3.  Now there is a cap on the back side of the caliper that is a little hard to see that needs to be taken off. This is the same cap that gets taken off when you move the caliper piston to adjust the e-brake. Once that is off, use a 4mm (or 5/32 usually works for me) allen wrench and stick it in the hole. Rotate the allen the same direction you did to loosen the cap (righty tighty lefty loose as if you were looking at the bolt head). This sucks the piston back into the caliper body, bring it in until it stops. MAKE SURE WHEN YOU TAKE THE ALLEN WRENCH OUT TO PAY ATTENTION AS THE LITTLE ADJUSTER IN THE HOLE LIKES TO POP OUT WITH IT! DON'T LOSE THAT PIECE!

The caliper piston adjustment hole with the cap removed. Use a 4mm (5/32") allen wrench to adjust the piston in

4. Remove the two 14mm bolts holding the caliper on. Once those are out, pull the caliper and old rotor off. Right now is a great time to get a brush and clean off the face of the hub to remove any rust/deformities as you want this surface to be as flat as possible.

Once the old rotor is off, clean off the hub face to make sure it is flat. Ignore that I have the caliper bracket still attached in the photo. After doing this a couple of times I found what I think is the most efficient way to change pads/rotors

5. Take some brakleen (or similar) and clean any oil off of the new rotor. It is important that no oil or grease be on the new rotor or pads. At the very least clean the crap out of the face of the rotor that is going towards the inside of the car as it is really hard to clean once installed if you have the OEM brake shield still on.

Clean any oil off of your shiny new rotor
6. Install the new rotor making sure not to touch the braking area with your hands as this can put oil back on the rotor.

7. At this point with the caliper all of the way off it should be pretty easy to remove the old brake pads. Don't forget to remove the M shaped springs if you have those and keep them for the new pads.

8. With the old pads off, bolt the whole caliper back onto the knuckle making sure the rotor is in the groove on the caliper where it needs to be. Torque the two bolts holding the caliper on to 34-49 lbf-ft. It is also recommended that you put some loctite on these bolts.


9. Now it is time to remove the lower sliding pin which is a bolt. It should have a plastic cap covering it that you will need to remove first. The bolt uses a 10mm socket. Loosen it all the way until you can swing the outer portion of the caliper up and away from the caliper bracket.



Remove the lower sliding pin bolt so that the caliper body can be removed from the caliper bracket

10. Now remove the caliper body from the caliper bracket. Take this time to clean off both pins and put some new grease on them to keep them from binding.


11. Install the small metal clips that the pads slide on to and slide the new pads on. I find it easiest to do the most inward one first then the outside one. You should have something that looks like the picture below. It may not matter, but if your new pads have wear bars on them, make sure the pad with the wear bar is on the inside of the caliper and is towards the ground. If you run it any other directions, I don't know if you will run into fitment problems or not.

## [Complete the following]
A. Answer these questions about the brake replacement steps:
(i) What size allen wrench is used to retract the caliper piston?
(ii) What torque range is given for the two bolts holding the caliper on?
(iii) What socket size does the lower sliding pin bolt take?
B. Identify every line in the rows that contains the string "Assault", and copy each such line.

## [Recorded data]
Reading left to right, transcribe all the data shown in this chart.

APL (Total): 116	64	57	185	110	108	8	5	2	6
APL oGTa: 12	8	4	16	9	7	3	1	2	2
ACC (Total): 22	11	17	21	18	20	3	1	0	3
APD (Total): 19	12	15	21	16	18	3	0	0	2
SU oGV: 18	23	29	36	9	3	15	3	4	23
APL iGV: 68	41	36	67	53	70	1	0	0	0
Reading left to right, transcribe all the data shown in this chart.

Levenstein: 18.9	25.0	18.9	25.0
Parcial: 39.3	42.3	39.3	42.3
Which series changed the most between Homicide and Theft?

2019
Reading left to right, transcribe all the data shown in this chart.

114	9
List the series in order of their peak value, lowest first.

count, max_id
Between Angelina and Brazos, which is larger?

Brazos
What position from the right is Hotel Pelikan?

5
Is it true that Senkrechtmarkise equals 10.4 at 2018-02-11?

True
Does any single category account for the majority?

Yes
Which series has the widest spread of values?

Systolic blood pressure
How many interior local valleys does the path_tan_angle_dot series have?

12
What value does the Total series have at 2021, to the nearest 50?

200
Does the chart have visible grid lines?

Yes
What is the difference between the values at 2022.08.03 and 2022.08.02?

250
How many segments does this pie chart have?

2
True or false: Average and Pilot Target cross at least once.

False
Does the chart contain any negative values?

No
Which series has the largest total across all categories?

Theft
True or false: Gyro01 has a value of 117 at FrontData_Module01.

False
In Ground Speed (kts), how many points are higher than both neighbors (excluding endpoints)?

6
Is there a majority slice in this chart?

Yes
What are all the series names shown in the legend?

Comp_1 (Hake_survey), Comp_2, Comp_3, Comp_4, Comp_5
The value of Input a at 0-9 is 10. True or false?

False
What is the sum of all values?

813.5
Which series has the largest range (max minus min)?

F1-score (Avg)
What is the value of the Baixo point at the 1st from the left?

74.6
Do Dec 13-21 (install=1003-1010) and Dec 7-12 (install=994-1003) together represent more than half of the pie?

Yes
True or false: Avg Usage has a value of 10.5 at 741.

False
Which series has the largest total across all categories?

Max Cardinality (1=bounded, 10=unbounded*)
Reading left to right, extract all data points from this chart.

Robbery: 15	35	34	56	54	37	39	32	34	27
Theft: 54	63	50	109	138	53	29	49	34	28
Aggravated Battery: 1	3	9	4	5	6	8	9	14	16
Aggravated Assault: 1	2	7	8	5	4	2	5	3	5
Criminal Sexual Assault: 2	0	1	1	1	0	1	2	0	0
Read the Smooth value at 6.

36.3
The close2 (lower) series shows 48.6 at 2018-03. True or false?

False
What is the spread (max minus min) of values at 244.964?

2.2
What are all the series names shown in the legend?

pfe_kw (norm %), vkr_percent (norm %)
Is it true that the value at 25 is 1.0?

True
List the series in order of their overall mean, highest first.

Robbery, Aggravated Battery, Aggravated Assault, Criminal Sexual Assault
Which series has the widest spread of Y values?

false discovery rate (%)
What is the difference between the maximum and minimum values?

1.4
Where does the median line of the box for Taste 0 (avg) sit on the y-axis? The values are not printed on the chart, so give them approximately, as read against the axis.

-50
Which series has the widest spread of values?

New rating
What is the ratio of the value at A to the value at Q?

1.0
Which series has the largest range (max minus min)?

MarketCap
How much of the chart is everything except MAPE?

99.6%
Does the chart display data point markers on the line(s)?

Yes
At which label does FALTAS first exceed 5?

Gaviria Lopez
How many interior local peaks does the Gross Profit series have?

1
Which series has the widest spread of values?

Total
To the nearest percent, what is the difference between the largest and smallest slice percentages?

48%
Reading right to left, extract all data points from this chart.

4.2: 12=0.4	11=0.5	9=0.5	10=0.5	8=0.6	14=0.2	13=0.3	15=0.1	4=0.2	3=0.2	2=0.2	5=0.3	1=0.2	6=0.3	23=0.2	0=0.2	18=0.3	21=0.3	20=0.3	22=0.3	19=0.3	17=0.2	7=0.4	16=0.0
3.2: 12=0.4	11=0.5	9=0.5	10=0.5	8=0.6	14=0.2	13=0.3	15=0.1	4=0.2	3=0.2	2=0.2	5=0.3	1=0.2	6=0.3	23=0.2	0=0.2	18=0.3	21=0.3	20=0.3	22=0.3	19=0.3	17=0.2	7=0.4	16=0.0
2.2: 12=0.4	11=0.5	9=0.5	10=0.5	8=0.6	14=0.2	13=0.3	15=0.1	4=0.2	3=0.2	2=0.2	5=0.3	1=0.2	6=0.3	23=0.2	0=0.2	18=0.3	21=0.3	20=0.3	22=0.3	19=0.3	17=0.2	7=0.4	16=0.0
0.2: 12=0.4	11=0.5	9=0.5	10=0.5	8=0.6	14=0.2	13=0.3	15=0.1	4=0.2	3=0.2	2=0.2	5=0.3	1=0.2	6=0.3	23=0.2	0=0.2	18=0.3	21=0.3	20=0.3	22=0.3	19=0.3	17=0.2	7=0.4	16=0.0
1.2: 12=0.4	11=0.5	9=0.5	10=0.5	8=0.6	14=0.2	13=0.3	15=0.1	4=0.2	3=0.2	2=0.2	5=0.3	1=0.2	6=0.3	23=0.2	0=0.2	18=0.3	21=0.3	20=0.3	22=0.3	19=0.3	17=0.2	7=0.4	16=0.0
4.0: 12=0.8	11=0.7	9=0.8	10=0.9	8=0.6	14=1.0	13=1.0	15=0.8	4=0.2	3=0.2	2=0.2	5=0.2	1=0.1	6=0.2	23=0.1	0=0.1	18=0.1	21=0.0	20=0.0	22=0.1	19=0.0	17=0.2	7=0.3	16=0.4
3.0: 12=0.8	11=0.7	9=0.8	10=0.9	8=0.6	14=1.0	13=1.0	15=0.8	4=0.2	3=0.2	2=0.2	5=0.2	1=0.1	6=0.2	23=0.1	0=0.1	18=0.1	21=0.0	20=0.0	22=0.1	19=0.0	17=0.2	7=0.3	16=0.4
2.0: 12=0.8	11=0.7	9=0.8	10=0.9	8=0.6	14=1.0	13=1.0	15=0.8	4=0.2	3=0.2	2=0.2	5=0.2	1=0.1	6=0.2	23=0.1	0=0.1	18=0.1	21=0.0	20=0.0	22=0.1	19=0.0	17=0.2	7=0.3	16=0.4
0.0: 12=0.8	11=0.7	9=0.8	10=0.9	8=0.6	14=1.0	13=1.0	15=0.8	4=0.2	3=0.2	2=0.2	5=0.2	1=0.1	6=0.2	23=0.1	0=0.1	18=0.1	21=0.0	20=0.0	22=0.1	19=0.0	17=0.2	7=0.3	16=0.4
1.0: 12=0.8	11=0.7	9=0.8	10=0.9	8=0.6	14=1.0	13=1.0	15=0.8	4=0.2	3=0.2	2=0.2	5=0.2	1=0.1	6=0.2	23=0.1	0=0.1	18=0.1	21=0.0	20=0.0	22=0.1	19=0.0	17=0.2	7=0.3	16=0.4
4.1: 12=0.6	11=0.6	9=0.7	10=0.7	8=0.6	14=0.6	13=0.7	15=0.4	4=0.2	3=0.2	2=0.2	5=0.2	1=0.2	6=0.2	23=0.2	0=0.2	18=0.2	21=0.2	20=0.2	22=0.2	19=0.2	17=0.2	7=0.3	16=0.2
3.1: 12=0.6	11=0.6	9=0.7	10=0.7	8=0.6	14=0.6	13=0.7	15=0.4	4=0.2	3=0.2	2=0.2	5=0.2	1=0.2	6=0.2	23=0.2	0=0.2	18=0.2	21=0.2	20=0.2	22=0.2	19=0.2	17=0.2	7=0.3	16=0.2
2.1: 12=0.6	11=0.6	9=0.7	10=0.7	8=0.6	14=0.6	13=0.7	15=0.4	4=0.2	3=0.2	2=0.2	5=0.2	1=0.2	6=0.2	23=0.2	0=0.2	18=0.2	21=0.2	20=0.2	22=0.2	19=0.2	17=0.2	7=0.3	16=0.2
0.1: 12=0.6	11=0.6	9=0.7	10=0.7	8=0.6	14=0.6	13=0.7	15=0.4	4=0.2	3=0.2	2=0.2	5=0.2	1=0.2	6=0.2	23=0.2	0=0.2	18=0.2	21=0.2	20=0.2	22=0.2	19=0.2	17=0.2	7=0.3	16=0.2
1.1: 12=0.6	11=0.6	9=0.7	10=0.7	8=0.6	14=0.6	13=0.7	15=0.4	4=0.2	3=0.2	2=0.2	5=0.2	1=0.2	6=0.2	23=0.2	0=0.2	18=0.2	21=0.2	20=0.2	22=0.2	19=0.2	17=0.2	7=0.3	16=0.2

## [Responses to the exercise]
A.
(i) A 4mm allen wrench, or 5/32 inch.
(ii) 34-49 lbf-ft.
(iii) A 10mm socket.

B.
Aggravated Assault: 1	2	7	8	5	4	2	5	3	5
Criminal Sexual Assault: 2	0	1	1	1	0	1	2	0	0
Robbery, Aggravated Battery, Aggravated Assault, Criminal Sexual Assault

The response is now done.